We talk to Tim Holt, fifty, the vice-captain who has returned gleaming from Cyprus and bears resemblance to a non-threatening Craig Bellamy. He gave up football when he was thirty after snapping his ACL but has been caning the Joe Wicks workouts during lockdown to ensure he’s as fit as possible for the season ahead (it tells: during the game he is zipping, Bellamy-esque, around men at least a decade younger than him).
His son Caspar died in 2009 whilst many in the team are at the start of their journey. “I’m eleven years down the road so I feel like a bit of a father figure,” he says. “Guys post on the support group and I’m brutally honest with them. I don’t give advice because everyone is different but I tell them what I’ve done. It’s a vehicle for people to help each other but no one will pester anyone, asking you to open up.”
The result is a team spirit probably unlike your average grassroots team: “The bond with everyone is so strong, and not just with the bereaved fathers. The non-bereaved are just as supportive,” he says, before bounding off to join the warm-up.

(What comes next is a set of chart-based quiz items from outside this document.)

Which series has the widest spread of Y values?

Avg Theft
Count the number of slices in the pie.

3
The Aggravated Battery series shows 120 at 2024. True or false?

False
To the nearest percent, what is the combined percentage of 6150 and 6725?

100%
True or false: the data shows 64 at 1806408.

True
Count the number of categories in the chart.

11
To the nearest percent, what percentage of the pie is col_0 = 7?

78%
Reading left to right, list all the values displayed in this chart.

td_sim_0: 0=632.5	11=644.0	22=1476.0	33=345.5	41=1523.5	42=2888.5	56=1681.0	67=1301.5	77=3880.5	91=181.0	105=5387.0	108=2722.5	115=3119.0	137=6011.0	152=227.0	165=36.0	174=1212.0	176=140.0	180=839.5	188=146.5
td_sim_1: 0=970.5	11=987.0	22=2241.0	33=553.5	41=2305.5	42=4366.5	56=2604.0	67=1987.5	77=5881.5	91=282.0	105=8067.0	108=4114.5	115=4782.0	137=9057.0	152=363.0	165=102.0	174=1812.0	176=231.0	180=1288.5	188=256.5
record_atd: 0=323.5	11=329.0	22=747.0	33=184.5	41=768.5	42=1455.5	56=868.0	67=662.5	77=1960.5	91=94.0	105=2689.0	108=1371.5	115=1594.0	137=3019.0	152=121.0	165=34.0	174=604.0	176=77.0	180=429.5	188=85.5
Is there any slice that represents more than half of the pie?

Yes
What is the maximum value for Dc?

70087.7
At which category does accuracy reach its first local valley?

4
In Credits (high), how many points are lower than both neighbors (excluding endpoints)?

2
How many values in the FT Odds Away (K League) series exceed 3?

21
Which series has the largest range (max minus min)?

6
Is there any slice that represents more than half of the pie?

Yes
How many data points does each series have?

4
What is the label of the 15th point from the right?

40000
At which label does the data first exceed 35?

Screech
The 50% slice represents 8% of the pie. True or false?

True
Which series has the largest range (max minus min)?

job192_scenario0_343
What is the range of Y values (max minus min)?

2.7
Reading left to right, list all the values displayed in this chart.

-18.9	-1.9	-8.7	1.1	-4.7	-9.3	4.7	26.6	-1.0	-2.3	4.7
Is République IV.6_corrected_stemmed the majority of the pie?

Tim isn’t the oldest player in the squad: that honour goes to Darren Silverson, fifty-five. He’s nicknamed Grandad but the moniker is more than an affectionate dig – his son and son-in-law are both Sands United players after losing children. Like everyone, their names are stitched onto his team jersey. Eva-Rose and Baby Smith. It is a simple yet profound way of reminding everyone why they’re here and, perhaps more importantly, demystifying these terribly sad deaths that often remain undiscussed outside of family walls.
Like Tim, he says that the team’s been trying really hard in pre-season after coming second from bottom last year. He also espouses their togetherness: “The camaraderie is immense – the team spirit. The banter,” he tells us before being called away to join the game in the second half.
There are so many players that two games take place simultaneously between Sands United and The View, who are described as their buddy club.
They’ve played one full season yet team membership has grown from zero to forty-nine men, and watching it bloom throughout has been manager Andy’s wife, Leah, thirty-nine. She tells The Grassroots Post that the wives and partners have their own WhatsApp support group and that there’s a humming family community around the team.
She credits Sands with having a transformative impact on Andy, who had difficulty coping after the death of their son Dexter. He didn’t tell people the true amount of children they’d had, preferring to say two (the number now) rather than three to save an awkward conversation. “We talk about Dexter freely now,” she says, wearing a jacket with ‘Playing For Dexter’ sewn on the back. “It’s broken the silence.”
The two games wrap up (The View win both: 12-1 and 5-0) and an ominously autumnal wind wheezes across the park. Grins and laughs abound despite the weighty defeats and they could be any team in the land, albeit with a uniting difference.
“They have all the banter and everything, but everyone just really gets on and is considerate of other people’s feelings,” Leah tells us.
“There’s people on the team we’ll be friends with for life. It’s sad that it’s taken tragedy to get here but we’re grateful that we’ve got each other.”